Flash Test Learning#

References:
[1] Yang Chao, Zhang Jinfeng, Ma Chengying. Discussion on NAND FLASH Test Design and Use[J]. Electronic World, 2018, No.551(17):116-118. DOI:10.19353/j.cnki.dzsj.2018.17.063.

NAND FLASH is a non-volatile memory, and its basic storage unit is a block, which is composed of several pages. Among them, the minimum read/write unit is a page, and the minimum erase unit is a block. Before programming a page, the block where the page is located needs to be erased. NAND FLASH has a small number of bad blocks when it leaves the factory, and the manufacturer will mark the bad blocks to facilitate user identification during use. Similarly, new bad blocks will be generated during testing and use. The reliability organization of the component should identify and rewrite the bad blocks, and the user should manage the bad blocks to skip them, thereby avoiding data loss. The main suppliers of NAND FLASH are SAMSUNG and MICRON, and their internal structures are similar. They are divided into 16-bit and 8-bit data formats, and the address lines, data lines, and command lines are time-multiplexed. They work in a serial manner and require specific control commands to perform corresponding operations. The MT-29F64G08AJABAWP-IT selected in this article has 16,384 blocks, each block consists of 128 pages, each page contains (4096+224) bytes, including 224 redundant bytes for storing configuration information; a total of 64GB of storage space, with data storage format of 8 bits; the device in TSOP package has 48 pins, including 8 multiplexed IO ports, as well as some control pins and power pins, with the remaining pins left floating.

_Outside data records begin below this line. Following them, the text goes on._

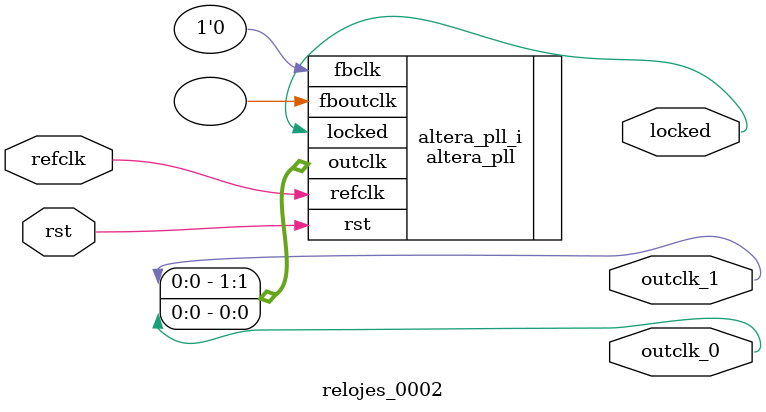
<source format=v>
`timescale 1ns/10ps
module  relojes_0002(

	// interface 'refclk'
	input wire refclk,

	// interface 'reset'
	input wire rst,

	// interface 'outclk0'
	output wire outclk_0,

	// interface 'outclk1'
	output wire outclk_1,

	// interface 'locked'
	output wire locked
);

	altera_pll #(
		.fractional_vco_multiplier("false"),
		.reference_clock_frequency("50.0 MHz"),
		.operation_mode("direct"),
		.number_of_clocks(2),
		.output_clock_frequency0("28.000000 MHz"),
		.phase_shift0("0 ps"),
		.duty_cycle0(50),
		.output_clock_frequency1("112.000000 MHz"),
		.phase_shift1("0 ps"),
		.duty_cycle1(50),
		.output_clock_frequency2("0 MHz"),
		.phase_shift2("0 ps"),
		.duty_cycle2(50),
		.output_clock_frequency3("0 MHz"),
		.phase_shift3("0 ps"),
		.duty_cycle3(50),
		.output_clock_frequency4("0 MHz"),
		.phase_shift4("0 ps"),
		.duty_cycle4(50),
		.output_clock_frequency5("0 MHz"),
		.phase_shift5("0 ps"),
		.duty_cycle5(50),
		.output_clock_frequency6("0 MHz"),
		.phase_shift6("0 ps"),
		.duty_cycle6(50),
		.output_clock_frequency7("0 MHz"),
		.phase_shift7("0 ps"),
		.duty_cycle7(50),
		.output_clock_frequency8("0 MHz"),
		.phase_shift8("0 ps"),
		.duty_cycle8(50),
		.output_clock_frequency9("0 MHz"),
		.phase_shift9("0 ps"),
		.duty_cycle9(50),
		.output_clock_frequency10("0 MHz"),
		.phase_shift10("0 ps"),
		.duty_cycle10(50),
		.output_clock_frequency11("0 MHz"),
		.phase_shift11("0 ps"),
		.duty_cycle11(50),
		.output_clock_frequency12("0 MHz"),
		.phase_shift12("0 ps"),
		.duty_cycle12(50),
		.output_clock_frequency13("0 MHz"),
		.phase_shift13("0 ps"),
		.duty_cycle13(50),
		.output_clock_frequency14("0 MHz"),
		.phase_shift14("0 ps"),
		.duty_cycle14(50),
		.output_clock_frequency15("0 MHz"),
		.phase_shift15("0 ps"),
		.duty_cycle15(50),
		.output_clock_frequency16("0 MHz"),
		.phase_shift16("0 ps"),
		.duty_cycle16(50),
		.output_clock_frequency17("0 MHz"),
		.phase_shift17("0 ps"),
		.duty_cycle17(50),
		.pll_type("General"),
		.pll_subtype("General")
	) altera_pll_i (
		.rst	(rst),
		.outclk	({outclk_1, outclk_0}),
		.locked	(locked),
		.fboutclk	( ),
		.fbclk	(1'b0),
		.refclk	(refclk)
	);
endmodule


</source>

During testing, first read the ID of the chip and compare it with the technical manual. If they match, continue testing; if they do not match, the chip is not qualified and the testing should be stopped. NAND FLASH has a small number of bad blocks when it leaves the factory, and the manufacturer will mark the bad blocks by writing 00 to the first redundant byte of the first page or the second page. During testing, it is necessary to determine the value of this byte for each block. If it is 00, it means that the block was marked as a bad block when it left the factory, and the bad block counter is incremented, then move on to the next block for testing. At this time, it is important not to erase the bad blocks marked by the manufacturer, because the erase operation will clear the manufacturer's bad block identification. If it is FF, it means that the block was a good block when it left the factory and needs to be tested.

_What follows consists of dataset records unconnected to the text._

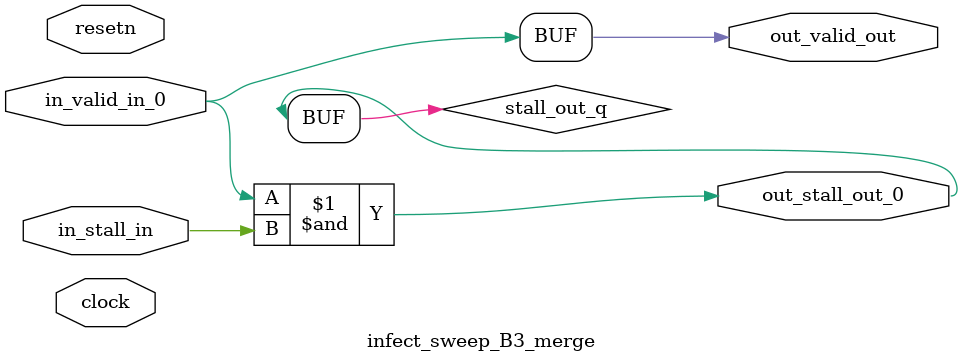
<source format=sv>



(* altera_attribute = "-name AUTO_SHIFT_REGISTER_RECOGNITION OFF; -name MESSAGE_DISABLE 10036; -name MESSAGE_DISABLE 10037; -name MESSAGE_DISABLE 14130; -name MESSAGE_DISABLE 14320; -name MESSAGE_DISABLE 15400; -name MESSAGE_DISABLE 14130; -name MESSAGE_DISABLE 10036; -name MESSAGE_DISABLE 12020; -name MESSAGE_DISABLE 12030; -name MESSAGE_DISABLE 12010; -name MESSAGE_DISABLE 12110; -name MESSAGE_DISABLE 14320; -name MESSAGE_DISABLE 13410; -name MESSAGE_DISABLE 113007; -name MESSAGE_DISABLE 10958" *)
module infect_sweep_B3_merge (
    input wire [0:0] in_stall_in,
    input wire [0:0] in_valid_in_0,
    output wire [0:0] out_stall_out_0,
    output wire [0:0] out_valid_out,
    input wire clock,
    input wire resetn
    );

    wire [0:0] stall_out_q;


    // stall_out(LOGICAL,6)
    assign stall_out_q = in_valid_in_0 & in_stall_in;

    // out_stall_out_0(GPOUT,4)
    assign out_stall_out_0 = stall_out_q;

    // out_valid_out(GPOUT,5)
    assign out_valid_out = in_valid_in_0;

endmodule

</source>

During the testing process, each block of the NAND FLASH storage array is verified. The testing process includes block-level read, write, and erase operations. If any unmarked bad blocks are found, the testing system stores the addresses of the bad blocks. After completing the testing of the entire chip, the number of bad blocks is counted. If the number of bad blocks meets the requirements of the technical manual, it indicates that the chip is qualified. If there are unmarked bad blocks, the information of the bad blocks is rewritten. The rewriting method is the same as the factory marking method, that is, writing 00 to the first redundant byte of the first page or the second page of the block, to facilitate unified identification by users.

It should be noted that in the above figure, in order to avoid complexity, only the read, write, and erase operations of one type of test pattern algorithm are shown. In actual testing process, it is necessary to consider the fault coverage and time complexity to determine which test algorithm to use. If necessary, multiple test algorithms need to be combined for testing. Commonly used test pattern algorithms include two categories: test algorithms with a time complexity of N, such as all 0, all 1, random number, checkerboard, anti-checkerboard, diagonal, etc.; test algorithms with a time complexity of N², such as stepping, walking, jumping, etc. Different test algorithms can detect specific faults, and test algorithms with higher time complexity have relatively higher fault coverage.

Since the selected chip operates in serial mode, with an 8-bit data port addressing 64GB of storage space, using a test algorithm with a time complexity of N to perform full-chip write requires an estimated time of about 400s. Therefore, even if a test algorithm with a time complexity of N² has a higher fault coverage, it is not suitable for mass production reliability organizations. Finally, it is decided to use four N-type test algorithms, including all 0, random number, checkerboard, and anti-checkerboard, to test the chip. These algorithms can cover common memory faults such as fixed 0, fixed 1, address decoding faults, short circuits, open circuits, etc. Within the allowable testing time range, the fault coverage is maximized, achieving good testing results and effectively eliminating defective chips.